● Document extract
On proposals affecting the privacy of web architecture
Interesting proposals of web standards amending the way some aspects of web architecture work emerged from Apple and Google. This marks a pretty unprecedented competition over web architecture. The grand battleground is web standardization. As such it will happen in the open and involve the larger community.
Web advertisements are known to use of privacy-invasive tracking techniques, increasingly loathed by users. As a result users adopt content (ads) blockers. Some browsers also (Firefox, Safari) started to block some tracking methods by default.
To some stakeholders, it is viewed as impacting the business model of the web. One of the particularly affected components is the ability to track ads conversions. Conversion happens when following an ad click the user later performs an action on the advertised site (e.g. buys something, registers at the site, etc). Tracking conversions helps in seeing for example how well the ad campaign is performing.
In an ecosystem increasingly hostile to advertisement and tracking, this year key web players propose ways to facilitate the continued use of ads conversions in “privacy-proofed”, in their view.
In this post I’m looking and comparing the two latest competing proposals: from WebKit and Chrome, sparing some specific details. I am also mentioning of some preliminary privacy observations (if you prefer to skip the technical details, read only sections marked as "Observations" and the summary).
Apple (WebKit)
The core premise behind the Apple proposal is:
Online ads and measurement of their effectiveness do not require Site A, where you clicked an ad, to learn that you purchased something on Site B. The only data needed for measurement is that someone who clicked an ad on Site A made a purchase on Site B. The combined data of an ad click and a conversion should not be attributable to a single user at web scale
To achieve this, WebKit proposed and Ad Click Attribution. Among the design goals is to “avoid placing trust in any of the parties involved — the ad network, the merchant, or any other intermediaries”. In simple terms, it works as follows.

● Entries drawn from a collection
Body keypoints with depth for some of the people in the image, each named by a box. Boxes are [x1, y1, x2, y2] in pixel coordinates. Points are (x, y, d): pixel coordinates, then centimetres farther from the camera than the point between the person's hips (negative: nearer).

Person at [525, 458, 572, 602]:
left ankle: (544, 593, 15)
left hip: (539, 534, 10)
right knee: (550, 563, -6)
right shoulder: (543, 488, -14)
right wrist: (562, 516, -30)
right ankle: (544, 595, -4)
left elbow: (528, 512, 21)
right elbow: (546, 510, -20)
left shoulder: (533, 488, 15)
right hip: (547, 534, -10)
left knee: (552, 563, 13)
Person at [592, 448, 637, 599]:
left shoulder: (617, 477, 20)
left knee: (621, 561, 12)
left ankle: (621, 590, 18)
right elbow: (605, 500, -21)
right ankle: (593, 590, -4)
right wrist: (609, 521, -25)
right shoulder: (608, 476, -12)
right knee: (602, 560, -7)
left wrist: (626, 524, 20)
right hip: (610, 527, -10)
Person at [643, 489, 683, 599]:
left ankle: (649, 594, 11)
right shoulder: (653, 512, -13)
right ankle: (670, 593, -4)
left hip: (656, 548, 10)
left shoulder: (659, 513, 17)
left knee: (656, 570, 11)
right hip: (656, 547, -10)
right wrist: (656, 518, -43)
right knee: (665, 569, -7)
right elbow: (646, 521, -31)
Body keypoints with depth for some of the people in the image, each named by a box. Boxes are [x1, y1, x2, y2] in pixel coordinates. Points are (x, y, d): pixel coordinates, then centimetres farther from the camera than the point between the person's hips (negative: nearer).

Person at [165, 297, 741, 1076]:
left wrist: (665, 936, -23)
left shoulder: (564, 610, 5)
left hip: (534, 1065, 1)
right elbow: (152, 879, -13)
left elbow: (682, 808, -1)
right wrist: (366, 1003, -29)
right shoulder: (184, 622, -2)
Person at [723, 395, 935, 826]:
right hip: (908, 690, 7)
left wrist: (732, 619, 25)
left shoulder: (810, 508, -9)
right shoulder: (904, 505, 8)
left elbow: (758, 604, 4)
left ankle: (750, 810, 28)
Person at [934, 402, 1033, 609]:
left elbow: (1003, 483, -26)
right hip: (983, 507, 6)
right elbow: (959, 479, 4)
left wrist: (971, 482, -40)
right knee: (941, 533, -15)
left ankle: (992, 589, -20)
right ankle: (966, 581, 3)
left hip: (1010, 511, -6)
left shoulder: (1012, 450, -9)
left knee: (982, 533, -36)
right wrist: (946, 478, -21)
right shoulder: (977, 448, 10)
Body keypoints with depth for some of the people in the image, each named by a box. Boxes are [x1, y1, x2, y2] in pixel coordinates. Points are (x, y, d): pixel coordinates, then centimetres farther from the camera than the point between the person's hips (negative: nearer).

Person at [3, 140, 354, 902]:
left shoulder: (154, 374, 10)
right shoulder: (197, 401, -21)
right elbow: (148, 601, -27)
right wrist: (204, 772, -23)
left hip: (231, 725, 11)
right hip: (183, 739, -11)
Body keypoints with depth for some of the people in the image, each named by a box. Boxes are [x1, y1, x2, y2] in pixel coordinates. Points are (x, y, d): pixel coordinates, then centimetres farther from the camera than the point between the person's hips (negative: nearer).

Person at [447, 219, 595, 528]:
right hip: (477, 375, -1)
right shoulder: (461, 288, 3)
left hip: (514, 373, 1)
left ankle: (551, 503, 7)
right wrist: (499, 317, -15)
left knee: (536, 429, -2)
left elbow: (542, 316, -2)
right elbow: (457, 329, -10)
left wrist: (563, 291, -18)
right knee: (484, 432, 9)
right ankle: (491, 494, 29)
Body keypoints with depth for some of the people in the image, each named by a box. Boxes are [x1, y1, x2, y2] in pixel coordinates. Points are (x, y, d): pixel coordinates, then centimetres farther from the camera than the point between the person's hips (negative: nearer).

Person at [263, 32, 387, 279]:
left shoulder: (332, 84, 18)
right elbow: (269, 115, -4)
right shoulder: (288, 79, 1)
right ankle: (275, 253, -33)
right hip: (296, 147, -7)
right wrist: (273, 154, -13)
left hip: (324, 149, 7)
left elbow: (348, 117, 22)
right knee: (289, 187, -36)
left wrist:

● Task statement
Update the post on ad conversion privacy proposals, starting with "In an ecosystem" and going on through "Apple (WebKit)", so that "Chrome" reads "Google Chrome". These records have no connection to the text.

● Answer box
In an ecosystem increasingly hostile to advertisement and tracking, this year key web players propose ways to facilitate the continued use of ads conversions in “privacy-proofed”, in their view.
In this post I’m looking and comparing the two latest competing proposals: from WebKit and Google Chrome, sparing some specific details. I am also mentioning of some preliminary privacy observations (if you prefer to skip the technical details, read only sections marked as "Observations" and the summary).
Apple (WebKit)